───── Extracted data ─────

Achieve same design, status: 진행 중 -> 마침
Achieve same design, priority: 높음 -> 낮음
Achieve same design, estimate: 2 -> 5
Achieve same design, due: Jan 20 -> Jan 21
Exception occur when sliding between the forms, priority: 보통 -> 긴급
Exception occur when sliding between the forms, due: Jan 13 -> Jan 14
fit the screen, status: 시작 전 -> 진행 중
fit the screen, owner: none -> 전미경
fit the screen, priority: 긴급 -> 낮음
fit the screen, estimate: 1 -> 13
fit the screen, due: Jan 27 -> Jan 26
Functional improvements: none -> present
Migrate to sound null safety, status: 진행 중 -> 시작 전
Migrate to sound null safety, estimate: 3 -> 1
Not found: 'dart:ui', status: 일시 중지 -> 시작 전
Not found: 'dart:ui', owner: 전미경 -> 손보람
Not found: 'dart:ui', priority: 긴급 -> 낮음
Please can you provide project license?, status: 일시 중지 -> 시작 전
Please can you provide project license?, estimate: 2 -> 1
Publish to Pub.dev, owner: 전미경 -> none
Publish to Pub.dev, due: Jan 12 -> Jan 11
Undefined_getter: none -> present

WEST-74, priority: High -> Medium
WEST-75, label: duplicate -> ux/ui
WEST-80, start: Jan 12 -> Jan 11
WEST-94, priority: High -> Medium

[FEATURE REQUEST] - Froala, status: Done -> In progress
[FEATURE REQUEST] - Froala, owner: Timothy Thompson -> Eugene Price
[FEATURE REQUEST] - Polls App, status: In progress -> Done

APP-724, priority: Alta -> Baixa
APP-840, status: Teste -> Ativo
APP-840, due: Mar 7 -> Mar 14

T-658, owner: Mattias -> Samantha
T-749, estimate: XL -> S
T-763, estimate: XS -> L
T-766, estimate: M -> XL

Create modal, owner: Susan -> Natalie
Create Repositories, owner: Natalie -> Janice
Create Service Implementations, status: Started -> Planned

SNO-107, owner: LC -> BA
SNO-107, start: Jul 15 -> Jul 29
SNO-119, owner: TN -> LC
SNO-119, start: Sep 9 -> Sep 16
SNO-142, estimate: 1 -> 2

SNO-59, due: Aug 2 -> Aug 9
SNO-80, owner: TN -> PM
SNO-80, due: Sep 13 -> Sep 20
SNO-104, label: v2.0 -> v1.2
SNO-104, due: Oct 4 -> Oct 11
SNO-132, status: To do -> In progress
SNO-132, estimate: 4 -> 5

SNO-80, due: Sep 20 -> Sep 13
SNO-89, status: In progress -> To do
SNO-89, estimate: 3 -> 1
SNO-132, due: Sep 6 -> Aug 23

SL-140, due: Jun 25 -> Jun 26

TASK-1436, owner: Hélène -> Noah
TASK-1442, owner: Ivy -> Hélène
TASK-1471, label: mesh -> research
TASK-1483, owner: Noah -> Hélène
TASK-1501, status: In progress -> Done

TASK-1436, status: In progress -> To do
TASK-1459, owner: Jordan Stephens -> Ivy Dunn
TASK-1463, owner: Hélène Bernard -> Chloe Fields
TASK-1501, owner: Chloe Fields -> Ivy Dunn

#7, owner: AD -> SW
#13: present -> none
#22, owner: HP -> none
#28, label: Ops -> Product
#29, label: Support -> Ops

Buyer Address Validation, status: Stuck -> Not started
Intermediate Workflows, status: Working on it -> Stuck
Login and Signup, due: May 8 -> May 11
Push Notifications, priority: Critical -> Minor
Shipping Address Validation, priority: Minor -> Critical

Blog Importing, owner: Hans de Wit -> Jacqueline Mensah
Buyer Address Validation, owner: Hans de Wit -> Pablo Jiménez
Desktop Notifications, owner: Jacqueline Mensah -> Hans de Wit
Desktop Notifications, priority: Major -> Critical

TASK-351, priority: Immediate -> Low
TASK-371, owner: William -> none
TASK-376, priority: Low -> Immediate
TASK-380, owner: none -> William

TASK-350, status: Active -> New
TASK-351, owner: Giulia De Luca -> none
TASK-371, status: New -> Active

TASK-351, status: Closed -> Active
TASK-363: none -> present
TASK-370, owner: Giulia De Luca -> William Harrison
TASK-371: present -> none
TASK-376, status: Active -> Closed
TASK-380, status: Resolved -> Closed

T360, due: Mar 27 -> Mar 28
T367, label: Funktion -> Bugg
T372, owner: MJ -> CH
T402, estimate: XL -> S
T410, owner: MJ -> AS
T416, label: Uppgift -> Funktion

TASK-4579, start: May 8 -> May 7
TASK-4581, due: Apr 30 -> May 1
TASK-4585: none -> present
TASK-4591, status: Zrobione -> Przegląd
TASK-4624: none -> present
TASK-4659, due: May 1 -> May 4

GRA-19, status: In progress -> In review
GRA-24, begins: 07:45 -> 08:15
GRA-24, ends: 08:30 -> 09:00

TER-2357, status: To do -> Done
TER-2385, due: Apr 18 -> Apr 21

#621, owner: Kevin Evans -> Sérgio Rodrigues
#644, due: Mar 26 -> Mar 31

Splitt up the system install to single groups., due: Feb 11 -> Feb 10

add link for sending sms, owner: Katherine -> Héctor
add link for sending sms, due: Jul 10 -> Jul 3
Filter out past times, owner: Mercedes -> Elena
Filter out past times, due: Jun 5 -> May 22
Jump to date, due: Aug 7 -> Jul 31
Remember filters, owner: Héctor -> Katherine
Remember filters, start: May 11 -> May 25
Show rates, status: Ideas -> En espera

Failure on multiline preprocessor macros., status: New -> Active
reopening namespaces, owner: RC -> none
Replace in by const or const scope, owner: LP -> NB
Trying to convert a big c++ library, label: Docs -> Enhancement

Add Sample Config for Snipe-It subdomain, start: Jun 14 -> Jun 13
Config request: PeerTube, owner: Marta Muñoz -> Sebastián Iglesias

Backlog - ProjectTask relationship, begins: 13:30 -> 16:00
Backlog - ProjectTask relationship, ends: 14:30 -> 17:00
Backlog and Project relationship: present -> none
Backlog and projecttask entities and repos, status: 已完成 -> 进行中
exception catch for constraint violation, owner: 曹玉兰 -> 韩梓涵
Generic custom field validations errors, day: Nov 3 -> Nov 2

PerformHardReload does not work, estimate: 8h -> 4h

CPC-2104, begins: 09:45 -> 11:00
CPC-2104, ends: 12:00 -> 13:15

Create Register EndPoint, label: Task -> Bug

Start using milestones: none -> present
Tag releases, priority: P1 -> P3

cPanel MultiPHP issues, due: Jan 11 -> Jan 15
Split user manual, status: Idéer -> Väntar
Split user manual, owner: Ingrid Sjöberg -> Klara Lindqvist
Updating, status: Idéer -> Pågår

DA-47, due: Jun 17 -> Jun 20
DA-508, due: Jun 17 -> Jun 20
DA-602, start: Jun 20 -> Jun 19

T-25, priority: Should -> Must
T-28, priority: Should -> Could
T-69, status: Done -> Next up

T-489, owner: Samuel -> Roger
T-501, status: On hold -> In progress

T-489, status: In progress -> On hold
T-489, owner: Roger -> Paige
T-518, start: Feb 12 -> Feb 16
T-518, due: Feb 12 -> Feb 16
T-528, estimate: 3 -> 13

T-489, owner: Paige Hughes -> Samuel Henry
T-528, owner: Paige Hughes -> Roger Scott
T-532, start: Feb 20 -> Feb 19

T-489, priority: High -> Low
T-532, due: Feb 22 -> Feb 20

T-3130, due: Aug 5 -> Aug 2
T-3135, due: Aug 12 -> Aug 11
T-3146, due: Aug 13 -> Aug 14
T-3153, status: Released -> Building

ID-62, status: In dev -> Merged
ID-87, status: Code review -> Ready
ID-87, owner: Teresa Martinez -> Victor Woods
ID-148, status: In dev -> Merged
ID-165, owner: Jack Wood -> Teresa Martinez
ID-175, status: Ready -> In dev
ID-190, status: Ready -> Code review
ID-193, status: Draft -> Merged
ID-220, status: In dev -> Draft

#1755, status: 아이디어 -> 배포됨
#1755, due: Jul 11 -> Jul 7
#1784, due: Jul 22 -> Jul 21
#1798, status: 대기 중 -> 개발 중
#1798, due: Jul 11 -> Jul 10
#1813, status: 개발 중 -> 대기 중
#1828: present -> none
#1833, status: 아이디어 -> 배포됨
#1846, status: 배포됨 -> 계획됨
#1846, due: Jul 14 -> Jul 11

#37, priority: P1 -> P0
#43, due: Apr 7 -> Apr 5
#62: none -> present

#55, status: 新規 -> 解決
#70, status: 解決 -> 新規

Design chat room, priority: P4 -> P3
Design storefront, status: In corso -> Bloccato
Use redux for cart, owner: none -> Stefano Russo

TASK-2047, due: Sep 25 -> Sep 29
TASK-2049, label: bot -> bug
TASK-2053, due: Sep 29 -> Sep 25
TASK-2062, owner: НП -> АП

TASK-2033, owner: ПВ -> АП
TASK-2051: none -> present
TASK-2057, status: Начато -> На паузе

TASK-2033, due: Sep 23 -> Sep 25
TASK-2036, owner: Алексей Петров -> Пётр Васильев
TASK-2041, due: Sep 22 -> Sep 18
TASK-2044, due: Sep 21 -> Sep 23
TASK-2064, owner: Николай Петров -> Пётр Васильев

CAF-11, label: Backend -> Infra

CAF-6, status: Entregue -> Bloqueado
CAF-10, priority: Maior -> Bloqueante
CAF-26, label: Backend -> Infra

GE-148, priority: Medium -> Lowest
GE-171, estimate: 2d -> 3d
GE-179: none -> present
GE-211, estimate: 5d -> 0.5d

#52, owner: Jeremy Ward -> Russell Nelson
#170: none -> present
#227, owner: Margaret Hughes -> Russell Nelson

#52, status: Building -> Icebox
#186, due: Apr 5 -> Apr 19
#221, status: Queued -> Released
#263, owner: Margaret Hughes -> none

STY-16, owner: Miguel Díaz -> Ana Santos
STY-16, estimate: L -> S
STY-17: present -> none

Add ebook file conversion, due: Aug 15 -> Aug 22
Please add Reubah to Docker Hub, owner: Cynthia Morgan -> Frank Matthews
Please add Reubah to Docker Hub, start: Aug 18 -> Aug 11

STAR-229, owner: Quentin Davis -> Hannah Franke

─────

* [Problem]: Above are the records; copy exactly the lines from the line with "TASK-4585: none -> present" through the line with "TER-2357, status: To do -> Done", both included.

* [Written solution]:
TASK-4585: none -> present
TASK-4591, status: Zrobione -> Przegląd
TASK-4624: none -> present
TASK-4659, due: May 1 -> May 4

GRA-19, status: In progress -> In review
GRA-24, begins: 07:45 -> 08:15
GRA-24, ends: 08:30 -> 09:00

TER-2357, status: To do -> Done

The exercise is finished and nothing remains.